Dataset must be sanitized:
- remove webhooks
- remove personal and sensitive information
As migration tests won’t occur on a very high basis (2 to 3 times a year), good documentation must be provided for:
- features and their limits
- credentials required and where to find them
In order to solve this Ticket the following technology stack is chosen:
- AWS CloudFormation
The following preparations are expected on the Host system:
- aws cli installed and configured
- ansible installed
- POSIX compliant shell
- ssh key present in aws
The provided Template will create the underlying infrastructure and some security rules:
- Create VPC
- Create EC2 Instance
- SSH-Key ID has to be defined by the user
- Default to 5xl.large
- Create RDS from snapshot
- Default to db.m5.4xlarge
- Enable RDS Insights
- Create Security Groups
- Allow ssh from user defined CIDR
- Allow access to SQ Web-UI from anywhere
- Allow access to Database from EC2 CIDR
- Deny everything else
- Outputs the FQDN to connect to EC2
- Outputs the FQDN to connect to Database from EC2
After the Infrastructure is present (can take some time), ansible will provision everything
The provided Ansible setup will include a playbook and a role to set up sonarqube EE on an EC2 instance and provision the database connection against a restored snapshot of RDS. It will try to get all the necessary information from aws.
The Role will:
- Download an SonarQube Zip-File from Artifactory
- Prepare the host environment
- Install tooling
- Create User
- Sonarqube user
- Ssh user
- shared by all developers
- sudoer root
- Create Pathes
- Install Dependencies
- Openjdk (latest 11)
- Prepare Kernel Parameters for Elasticsearch
- Extract SonarQube to a specific path
- Prepare sonar.properties
- Connection to Database
- Enable GC logs
- Dump on OOM to log directory
- (nice-to-have) Open debugging port (non blocking)
After the Provisioning is complete (RDS on base snapshot + SQ up and running expecting WS call to start DB migrations) an initial snapshot of the infrastructure is created as a first safepoint to fall back to.

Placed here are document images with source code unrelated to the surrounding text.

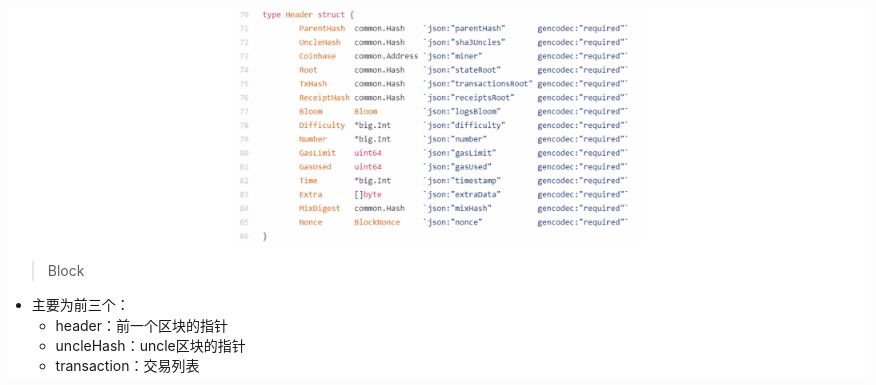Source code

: <div style="zoom:40%; font-size: 24px;" align="center"><img src="./pic/2-1.png"></div>


> Block
- 主要为前三个：
  - header：前一个区块的指针
  - uncleHash：uncle区块的指针
  - transaction：交易列表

Every snapshot after this has to be triggered by the user. Documentation should provide a nice walkthrough on how to do it.
The Infrastructure will be setup on demand via a bash script with the following steps:
- Apply cloud formation template
- Feed ansible inventory with information from aws
- Provision EC2 instance using ansible
After that the User is expected to connect to the EC2 Instance via ssh and start with the Performance Testing.
The majority of the required metrics can be found in the AWS Console and/or in the specific log files of sonarqube.
A manual connection from the user to the database directly is possible via tunneling through the EC2 Instance => update documentation about tunneling
Update Ansible configuration and run it => update documentation
Manual operation with AWS console => update documentation
(nice-to-have) automate things with script and Ansible
The Cloudformation stack can be destroyed via a similar script as the one that will be used for the creation of the infrastructure
In order to secure the access to the database and the ec2 instance where sonarqube will be running, an (in aws) existing ssh keypair has to be used in order to access the ec2 instance via ssh.
On top of this regulation a security group will be defined to manage access only from a limited ip address (default value to offices IPs).
This security group can be modified afterwards in the aws console or via a changeset.
Username/Password login will be disabled.